About this exercise:
Every line of the following records that includes "lines" should be copied.

── Supplied data ──

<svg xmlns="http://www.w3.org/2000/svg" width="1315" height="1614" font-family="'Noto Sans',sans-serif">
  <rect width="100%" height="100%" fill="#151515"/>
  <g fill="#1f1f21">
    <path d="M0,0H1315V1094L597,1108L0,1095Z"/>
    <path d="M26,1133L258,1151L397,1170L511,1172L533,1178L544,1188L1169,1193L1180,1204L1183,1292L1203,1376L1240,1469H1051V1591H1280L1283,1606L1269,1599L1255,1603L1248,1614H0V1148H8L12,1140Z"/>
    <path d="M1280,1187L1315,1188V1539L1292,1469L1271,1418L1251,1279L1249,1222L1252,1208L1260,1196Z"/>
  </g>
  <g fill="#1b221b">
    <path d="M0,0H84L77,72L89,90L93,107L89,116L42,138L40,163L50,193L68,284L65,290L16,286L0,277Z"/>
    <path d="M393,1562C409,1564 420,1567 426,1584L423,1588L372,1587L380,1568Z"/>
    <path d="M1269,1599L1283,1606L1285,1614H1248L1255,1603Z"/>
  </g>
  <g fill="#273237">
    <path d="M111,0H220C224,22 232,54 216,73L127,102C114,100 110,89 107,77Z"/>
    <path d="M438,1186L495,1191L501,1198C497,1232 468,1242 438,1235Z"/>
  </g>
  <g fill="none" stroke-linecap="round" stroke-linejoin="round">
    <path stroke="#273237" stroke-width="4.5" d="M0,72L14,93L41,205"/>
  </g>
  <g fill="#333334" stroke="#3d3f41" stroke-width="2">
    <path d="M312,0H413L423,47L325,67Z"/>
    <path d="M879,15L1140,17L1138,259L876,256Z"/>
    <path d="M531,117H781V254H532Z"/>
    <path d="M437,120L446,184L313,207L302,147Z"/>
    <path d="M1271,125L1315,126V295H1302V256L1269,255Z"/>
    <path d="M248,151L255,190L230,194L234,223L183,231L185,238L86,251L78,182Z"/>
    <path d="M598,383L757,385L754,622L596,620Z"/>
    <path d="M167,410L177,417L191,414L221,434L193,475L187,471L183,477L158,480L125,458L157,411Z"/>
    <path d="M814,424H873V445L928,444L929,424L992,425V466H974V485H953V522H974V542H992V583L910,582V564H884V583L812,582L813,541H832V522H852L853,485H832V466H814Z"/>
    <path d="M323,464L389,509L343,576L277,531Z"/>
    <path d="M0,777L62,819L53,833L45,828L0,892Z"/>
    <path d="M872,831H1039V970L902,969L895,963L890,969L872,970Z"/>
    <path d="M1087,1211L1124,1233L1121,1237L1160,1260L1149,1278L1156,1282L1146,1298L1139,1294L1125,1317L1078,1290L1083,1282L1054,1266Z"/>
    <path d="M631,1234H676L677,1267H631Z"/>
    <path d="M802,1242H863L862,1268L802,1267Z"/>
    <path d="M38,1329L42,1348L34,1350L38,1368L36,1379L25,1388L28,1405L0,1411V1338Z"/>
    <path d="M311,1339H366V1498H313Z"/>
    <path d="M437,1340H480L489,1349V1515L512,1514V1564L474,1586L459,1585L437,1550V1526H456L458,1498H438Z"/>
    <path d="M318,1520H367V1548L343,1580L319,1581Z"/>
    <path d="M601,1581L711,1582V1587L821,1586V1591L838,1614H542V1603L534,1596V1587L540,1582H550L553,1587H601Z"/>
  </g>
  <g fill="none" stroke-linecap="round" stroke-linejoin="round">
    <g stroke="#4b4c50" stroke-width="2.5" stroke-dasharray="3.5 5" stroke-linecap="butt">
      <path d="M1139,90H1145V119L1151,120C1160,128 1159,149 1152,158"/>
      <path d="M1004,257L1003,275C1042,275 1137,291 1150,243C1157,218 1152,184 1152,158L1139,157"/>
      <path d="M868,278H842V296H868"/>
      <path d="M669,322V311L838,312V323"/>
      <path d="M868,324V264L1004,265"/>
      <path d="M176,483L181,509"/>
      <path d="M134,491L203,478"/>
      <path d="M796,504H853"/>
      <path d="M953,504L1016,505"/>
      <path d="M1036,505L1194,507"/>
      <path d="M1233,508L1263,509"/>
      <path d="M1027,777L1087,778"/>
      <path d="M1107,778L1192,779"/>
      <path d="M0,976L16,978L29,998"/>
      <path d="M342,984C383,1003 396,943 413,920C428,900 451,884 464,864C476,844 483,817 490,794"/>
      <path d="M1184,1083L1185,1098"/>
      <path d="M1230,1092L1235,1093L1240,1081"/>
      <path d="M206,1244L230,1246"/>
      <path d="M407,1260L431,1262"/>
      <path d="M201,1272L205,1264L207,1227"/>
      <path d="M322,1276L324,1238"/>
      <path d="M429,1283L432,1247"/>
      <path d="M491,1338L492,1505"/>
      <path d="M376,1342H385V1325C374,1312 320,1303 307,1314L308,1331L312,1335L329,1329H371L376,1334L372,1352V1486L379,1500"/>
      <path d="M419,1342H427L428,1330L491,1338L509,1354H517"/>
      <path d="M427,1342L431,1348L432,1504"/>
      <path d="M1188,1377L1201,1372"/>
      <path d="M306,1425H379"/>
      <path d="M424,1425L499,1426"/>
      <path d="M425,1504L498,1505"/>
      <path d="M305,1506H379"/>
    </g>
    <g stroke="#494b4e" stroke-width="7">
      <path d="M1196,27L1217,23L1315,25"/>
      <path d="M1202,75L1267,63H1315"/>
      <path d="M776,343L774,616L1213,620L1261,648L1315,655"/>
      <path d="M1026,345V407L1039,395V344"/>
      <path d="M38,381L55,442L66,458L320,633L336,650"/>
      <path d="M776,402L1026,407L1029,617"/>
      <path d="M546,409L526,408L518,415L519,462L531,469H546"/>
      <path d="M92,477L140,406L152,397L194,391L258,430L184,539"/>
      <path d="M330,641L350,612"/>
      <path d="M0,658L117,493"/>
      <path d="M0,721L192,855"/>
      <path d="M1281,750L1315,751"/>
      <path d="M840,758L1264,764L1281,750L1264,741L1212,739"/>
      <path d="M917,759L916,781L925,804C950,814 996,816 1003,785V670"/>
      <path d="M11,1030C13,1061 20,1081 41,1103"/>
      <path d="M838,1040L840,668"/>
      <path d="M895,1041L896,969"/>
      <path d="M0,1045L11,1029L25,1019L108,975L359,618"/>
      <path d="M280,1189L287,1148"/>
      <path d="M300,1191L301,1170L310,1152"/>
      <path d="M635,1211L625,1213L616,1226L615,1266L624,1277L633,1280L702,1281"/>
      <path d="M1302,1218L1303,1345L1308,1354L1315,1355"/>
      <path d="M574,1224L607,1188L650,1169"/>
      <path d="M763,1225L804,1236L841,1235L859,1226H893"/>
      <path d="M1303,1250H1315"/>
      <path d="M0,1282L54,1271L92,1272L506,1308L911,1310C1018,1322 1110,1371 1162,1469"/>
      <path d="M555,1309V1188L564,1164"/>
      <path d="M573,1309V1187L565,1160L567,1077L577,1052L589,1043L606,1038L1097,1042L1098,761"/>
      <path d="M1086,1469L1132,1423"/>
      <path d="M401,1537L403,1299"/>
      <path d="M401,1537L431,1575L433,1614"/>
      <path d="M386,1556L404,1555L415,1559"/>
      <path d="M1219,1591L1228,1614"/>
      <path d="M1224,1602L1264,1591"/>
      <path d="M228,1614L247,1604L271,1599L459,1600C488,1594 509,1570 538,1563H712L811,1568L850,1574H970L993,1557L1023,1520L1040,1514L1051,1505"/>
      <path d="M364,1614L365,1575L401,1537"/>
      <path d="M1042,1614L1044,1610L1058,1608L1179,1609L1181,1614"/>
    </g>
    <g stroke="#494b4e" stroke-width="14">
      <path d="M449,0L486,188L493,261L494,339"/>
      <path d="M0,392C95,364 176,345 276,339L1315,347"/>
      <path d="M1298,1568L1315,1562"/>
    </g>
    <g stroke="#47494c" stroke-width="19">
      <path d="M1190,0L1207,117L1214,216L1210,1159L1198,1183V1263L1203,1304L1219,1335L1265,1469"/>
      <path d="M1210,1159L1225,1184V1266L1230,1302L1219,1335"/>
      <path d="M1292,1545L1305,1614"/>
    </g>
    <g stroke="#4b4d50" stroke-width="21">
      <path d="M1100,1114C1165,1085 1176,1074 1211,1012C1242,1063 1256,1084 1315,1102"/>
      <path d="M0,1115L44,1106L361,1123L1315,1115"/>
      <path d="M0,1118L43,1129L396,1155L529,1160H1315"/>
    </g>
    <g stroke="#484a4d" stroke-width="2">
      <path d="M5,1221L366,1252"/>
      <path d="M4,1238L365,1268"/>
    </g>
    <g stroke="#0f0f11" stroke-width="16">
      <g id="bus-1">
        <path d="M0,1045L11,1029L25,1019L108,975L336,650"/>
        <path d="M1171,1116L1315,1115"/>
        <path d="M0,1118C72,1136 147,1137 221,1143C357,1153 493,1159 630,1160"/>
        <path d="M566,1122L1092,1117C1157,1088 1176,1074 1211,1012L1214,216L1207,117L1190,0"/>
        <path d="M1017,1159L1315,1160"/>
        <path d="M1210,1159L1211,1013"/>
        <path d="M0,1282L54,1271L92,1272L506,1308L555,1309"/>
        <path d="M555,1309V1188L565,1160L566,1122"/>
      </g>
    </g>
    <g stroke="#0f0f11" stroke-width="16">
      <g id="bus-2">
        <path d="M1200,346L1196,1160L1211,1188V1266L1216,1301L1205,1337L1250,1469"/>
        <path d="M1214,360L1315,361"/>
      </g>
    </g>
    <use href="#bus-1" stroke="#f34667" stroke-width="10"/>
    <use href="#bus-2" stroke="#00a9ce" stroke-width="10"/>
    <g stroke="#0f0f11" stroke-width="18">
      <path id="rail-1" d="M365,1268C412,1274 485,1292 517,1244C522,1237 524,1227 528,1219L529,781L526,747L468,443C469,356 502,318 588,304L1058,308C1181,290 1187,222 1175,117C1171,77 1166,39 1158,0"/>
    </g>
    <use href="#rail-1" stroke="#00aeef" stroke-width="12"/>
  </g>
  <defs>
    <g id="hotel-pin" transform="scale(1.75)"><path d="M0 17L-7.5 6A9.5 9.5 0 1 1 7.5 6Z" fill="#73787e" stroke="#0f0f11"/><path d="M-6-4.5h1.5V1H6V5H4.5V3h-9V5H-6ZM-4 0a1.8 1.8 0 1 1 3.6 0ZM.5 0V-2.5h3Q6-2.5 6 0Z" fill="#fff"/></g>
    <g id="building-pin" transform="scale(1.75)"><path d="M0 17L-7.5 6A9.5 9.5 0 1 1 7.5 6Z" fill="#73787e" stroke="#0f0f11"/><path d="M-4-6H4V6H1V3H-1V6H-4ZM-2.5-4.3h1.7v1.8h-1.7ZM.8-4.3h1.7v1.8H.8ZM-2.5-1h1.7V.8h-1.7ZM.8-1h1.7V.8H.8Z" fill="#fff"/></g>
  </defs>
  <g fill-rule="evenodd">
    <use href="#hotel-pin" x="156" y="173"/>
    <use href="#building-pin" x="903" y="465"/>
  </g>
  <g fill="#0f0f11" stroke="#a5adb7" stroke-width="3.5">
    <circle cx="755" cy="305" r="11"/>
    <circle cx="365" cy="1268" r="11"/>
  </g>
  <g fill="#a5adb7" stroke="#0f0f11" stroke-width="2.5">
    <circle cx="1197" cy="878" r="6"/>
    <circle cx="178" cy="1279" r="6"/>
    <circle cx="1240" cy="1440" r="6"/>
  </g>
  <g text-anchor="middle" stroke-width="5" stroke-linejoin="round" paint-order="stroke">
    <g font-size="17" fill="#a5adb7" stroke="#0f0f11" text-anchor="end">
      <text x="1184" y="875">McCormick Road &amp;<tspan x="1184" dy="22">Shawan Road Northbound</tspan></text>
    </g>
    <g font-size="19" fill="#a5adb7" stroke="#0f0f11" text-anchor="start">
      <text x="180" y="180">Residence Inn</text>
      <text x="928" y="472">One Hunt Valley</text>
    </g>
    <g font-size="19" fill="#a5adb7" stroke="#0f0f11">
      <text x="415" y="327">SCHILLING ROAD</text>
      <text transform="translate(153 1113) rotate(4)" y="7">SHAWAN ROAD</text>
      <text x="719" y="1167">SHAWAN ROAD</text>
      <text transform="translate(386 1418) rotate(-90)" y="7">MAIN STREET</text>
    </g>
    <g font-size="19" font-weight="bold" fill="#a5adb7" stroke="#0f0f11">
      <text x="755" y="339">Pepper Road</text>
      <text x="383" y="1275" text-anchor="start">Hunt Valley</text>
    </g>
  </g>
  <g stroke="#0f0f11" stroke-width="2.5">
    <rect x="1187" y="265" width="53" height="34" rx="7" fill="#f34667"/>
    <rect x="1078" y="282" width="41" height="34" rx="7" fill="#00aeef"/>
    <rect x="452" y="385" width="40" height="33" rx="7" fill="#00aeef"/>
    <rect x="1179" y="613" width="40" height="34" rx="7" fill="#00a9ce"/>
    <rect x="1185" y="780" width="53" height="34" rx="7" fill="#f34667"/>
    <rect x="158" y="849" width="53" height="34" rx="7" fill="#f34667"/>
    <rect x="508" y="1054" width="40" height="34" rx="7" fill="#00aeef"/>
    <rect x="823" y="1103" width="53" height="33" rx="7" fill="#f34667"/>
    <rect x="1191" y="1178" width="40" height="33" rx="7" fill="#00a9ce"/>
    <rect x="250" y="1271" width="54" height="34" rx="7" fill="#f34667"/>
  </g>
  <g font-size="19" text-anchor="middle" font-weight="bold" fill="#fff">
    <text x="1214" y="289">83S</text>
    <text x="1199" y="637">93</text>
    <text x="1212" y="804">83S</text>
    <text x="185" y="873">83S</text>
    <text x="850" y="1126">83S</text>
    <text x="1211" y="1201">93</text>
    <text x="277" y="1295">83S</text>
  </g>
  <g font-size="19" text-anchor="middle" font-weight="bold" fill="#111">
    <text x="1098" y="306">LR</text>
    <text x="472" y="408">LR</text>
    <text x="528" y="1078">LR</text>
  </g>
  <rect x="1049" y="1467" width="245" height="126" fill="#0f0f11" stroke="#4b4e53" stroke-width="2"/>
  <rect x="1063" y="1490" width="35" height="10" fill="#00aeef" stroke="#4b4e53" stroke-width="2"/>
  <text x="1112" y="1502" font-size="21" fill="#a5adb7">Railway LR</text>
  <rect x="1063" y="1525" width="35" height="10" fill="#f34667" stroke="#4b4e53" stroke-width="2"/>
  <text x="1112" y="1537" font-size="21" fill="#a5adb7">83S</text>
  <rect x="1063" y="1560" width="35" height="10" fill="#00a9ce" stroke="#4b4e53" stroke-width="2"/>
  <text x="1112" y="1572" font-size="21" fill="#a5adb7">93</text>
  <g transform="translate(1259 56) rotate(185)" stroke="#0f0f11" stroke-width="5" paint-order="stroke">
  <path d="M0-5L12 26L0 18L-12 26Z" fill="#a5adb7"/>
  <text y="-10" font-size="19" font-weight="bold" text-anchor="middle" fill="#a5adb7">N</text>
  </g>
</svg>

───
── Supplied data ──

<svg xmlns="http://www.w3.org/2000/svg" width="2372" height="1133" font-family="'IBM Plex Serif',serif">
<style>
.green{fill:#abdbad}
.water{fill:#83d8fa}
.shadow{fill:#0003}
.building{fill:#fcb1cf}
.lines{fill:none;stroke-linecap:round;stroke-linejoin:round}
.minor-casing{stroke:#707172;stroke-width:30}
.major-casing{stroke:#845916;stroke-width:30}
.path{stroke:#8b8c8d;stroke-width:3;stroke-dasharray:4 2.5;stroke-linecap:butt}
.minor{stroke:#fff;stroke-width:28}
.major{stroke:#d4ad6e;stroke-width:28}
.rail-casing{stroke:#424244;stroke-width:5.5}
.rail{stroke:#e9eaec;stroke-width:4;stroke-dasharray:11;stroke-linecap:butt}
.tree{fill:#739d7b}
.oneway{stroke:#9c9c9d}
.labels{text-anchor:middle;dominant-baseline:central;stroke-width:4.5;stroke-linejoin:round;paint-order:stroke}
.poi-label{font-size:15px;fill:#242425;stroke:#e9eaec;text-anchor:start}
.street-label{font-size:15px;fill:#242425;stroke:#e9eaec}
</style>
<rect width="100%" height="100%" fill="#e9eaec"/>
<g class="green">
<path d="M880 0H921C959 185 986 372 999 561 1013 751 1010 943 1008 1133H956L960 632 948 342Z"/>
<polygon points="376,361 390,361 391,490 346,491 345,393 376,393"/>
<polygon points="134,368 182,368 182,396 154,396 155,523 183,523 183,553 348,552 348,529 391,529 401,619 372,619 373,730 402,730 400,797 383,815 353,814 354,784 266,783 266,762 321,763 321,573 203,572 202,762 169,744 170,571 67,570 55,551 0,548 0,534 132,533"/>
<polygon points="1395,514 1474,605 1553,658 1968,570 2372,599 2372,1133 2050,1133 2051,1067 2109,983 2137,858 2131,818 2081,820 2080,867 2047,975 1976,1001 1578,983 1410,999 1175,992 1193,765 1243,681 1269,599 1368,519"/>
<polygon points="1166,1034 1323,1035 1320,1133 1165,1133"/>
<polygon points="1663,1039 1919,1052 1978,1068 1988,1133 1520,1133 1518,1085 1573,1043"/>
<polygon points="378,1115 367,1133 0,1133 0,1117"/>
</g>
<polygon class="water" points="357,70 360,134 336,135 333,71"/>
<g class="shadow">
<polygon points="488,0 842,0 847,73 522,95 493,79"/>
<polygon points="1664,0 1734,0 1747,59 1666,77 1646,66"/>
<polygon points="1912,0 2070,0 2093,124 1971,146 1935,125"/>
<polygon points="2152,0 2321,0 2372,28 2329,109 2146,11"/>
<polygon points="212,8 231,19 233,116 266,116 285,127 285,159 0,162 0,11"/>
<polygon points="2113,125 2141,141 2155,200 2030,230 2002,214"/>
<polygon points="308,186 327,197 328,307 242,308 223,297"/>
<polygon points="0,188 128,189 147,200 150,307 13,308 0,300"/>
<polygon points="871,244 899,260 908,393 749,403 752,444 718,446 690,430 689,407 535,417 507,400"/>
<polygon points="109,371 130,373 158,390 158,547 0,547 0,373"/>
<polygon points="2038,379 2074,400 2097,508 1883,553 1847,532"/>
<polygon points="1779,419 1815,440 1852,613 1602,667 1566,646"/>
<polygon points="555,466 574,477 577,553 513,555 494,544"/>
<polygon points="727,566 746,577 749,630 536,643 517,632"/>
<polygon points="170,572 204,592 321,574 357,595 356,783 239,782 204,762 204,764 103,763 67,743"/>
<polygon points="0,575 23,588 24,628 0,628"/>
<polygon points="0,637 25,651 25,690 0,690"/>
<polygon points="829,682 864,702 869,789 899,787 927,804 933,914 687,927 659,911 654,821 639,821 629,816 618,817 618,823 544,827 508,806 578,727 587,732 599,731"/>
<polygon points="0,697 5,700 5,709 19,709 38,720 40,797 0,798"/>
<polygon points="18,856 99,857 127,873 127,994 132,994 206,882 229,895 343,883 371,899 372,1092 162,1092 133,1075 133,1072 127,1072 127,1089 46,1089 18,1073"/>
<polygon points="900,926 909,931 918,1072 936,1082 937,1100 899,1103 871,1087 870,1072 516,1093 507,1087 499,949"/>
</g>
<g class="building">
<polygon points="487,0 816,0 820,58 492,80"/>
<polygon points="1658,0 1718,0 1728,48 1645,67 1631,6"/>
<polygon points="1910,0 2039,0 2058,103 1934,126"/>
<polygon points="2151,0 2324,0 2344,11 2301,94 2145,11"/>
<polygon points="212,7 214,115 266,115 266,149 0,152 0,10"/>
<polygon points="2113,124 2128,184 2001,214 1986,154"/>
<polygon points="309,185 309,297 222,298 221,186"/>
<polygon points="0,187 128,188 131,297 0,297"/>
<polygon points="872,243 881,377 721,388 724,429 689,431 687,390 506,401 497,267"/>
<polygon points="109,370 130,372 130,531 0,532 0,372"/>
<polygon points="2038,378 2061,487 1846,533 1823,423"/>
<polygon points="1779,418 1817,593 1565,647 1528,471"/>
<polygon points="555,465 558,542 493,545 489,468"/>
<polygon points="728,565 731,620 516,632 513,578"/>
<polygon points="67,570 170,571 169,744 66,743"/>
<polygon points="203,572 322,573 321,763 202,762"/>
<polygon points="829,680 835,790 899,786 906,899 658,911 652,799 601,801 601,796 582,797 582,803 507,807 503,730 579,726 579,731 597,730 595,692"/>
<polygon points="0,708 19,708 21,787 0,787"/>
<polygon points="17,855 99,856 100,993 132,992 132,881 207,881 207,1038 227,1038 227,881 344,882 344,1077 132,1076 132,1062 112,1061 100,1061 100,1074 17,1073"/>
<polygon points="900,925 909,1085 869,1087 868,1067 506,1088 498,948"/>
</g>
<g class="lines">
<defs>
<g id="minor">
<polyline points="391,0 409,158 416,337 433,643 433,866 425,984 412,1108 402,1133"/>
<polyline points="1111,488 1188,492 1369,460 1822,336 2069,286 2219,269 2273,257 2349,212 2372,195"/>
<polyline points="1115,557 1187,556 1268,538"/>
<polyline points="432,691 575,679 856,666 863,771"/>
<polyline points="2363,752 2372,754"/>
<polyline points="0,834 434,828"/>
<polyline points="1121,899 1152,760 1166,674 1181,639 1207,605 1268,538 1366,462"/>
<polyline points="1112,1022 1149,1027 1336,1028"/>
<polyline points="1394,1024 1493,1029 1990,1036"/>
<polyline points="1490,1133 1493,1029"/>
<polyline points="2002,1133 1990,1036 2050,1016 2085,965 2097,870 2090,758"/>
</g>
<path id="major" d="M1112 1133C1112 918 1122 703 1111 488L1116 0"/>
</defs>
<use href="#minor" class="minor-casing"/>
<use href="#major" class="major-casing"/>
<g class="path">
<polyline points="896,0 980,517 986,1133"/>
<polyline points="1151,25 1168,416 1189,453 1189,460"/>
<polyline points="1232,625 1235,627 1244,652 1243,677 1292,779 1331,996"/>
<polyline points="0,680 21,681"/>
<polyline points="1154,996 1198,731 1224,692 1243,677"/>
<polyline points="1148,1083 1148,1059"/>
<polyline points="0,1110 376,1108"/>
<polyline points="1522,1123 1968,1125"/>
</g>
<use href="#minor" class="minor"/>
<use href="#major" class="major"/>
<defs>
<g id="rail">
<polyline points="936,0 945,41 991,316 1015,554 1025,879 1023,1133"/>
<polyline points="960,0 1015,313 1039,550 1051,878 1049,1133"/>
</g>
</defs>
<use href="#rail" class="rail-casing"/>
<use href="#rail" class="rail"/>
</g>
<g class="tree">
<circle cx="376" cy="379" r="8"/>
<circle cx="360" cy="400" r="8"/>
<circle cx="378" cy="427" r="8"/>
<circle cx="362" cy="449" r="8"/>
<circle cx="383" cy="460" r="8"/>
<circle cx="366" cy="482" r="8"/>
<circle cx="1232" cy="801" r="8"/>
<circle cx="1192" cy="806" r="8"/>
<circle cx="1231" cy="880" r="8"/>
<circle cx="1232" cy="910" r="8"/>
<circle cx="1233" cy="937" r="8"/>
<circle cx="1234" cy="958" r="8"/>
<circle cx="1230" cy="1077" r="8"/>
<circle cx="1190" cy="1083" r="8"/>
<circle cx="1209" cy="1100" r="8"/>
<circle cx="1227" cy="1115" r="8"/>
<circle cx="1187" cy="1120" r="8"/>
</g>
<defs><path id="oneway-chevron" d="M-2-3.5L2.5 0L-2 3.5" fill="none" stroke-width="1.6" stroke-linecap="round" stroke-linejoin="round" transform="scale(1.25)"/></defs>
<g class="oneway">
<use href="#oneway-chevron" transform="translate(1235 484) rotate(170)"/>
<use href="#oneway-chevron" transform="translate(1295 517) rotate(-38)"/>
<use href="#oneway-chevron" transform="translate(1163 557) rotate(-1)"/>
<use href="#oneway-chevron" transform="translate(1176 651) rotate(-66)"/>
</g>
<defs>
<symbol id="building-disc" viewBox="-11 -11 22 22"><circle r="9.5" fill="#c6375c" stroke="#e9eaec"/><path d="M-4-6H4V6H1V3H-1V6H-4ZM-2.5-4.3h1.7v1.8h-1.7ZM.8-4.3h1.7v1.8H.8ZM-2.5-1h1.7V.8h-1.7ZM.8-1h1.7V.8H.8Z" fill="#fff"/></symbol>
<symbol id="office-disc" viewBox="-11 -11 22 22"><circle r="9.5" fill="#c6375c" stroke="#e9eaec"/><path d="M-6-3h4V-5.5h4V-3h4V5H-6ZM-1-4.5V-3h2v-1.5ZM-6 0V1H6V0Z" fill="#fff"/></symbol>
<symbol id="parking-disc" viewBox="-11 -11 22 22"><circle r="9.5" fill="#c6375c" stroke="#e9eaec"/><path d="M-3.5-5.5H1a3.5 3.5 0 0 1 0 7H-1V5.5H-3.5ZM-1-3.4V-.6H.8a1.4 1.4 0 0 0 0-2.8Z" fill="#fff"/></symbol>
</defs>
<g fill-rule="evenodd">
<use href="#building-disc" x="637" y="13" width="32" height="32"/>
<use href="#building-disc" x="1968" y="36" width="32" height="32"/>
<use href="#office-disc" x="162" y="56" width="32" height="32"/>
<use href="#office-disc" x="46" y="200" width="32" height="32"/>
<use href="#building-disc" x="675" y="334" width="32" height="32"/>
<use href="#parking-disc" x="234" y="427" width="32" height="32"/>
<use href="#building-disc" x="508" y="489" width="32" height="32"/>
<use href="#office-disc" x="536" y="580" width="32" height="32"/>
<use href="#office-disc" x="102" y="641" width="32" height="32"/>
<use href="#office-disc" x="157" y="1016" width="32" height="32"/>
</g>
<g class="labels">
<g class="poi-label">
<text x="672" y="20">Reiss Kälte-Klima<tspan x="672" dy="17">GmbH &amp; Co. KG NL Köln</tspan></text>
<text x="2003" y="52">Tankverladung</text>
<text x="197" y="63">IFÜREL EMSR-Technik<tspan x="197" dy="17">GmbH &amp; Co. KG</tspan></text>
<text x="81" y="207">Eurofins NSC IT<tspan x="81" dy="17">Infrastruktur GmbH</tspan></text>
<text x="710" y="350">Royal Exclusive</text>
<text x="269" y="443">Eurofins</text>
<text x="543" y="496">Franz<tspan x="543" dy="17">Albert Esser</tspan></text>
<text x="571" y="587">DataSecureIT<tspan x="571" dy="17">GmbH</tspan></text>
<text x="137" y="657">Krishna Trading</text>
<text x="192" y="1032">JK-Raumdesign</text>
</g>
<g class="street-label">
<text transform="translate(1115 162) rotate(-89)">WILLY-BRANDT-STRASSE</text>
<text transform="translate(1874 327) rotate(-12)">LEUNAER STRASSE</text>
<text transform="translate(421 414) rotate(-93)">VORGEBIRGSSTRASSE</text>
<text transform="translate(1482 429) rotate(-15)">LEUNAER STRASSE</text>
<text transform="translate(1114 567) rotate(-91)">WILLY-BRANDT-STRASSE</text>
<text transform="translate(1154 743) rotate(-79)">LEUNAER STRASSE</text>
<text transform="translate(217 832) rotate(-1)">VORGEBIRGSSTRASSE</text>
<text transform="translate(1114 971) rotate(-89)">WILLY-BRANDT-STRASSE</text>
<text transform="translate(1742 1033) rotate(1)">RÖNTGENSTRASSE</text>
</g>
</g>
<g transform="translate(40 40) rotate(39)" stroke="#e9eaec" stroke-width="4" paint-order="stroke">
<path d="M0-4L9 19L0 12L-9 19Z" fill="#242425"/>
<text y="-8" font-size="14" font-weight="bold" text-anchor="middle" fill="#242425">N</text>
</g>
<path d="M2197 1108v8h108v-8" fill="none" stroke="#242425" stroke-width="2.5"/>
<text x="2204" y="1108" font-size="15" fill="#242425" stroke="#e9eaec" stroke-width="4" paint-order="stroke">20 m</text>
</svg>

───

Solution to this problem:
.lines{fill:none;stroke-linecap:round;stroke-linejoin:round}
<g class="lines">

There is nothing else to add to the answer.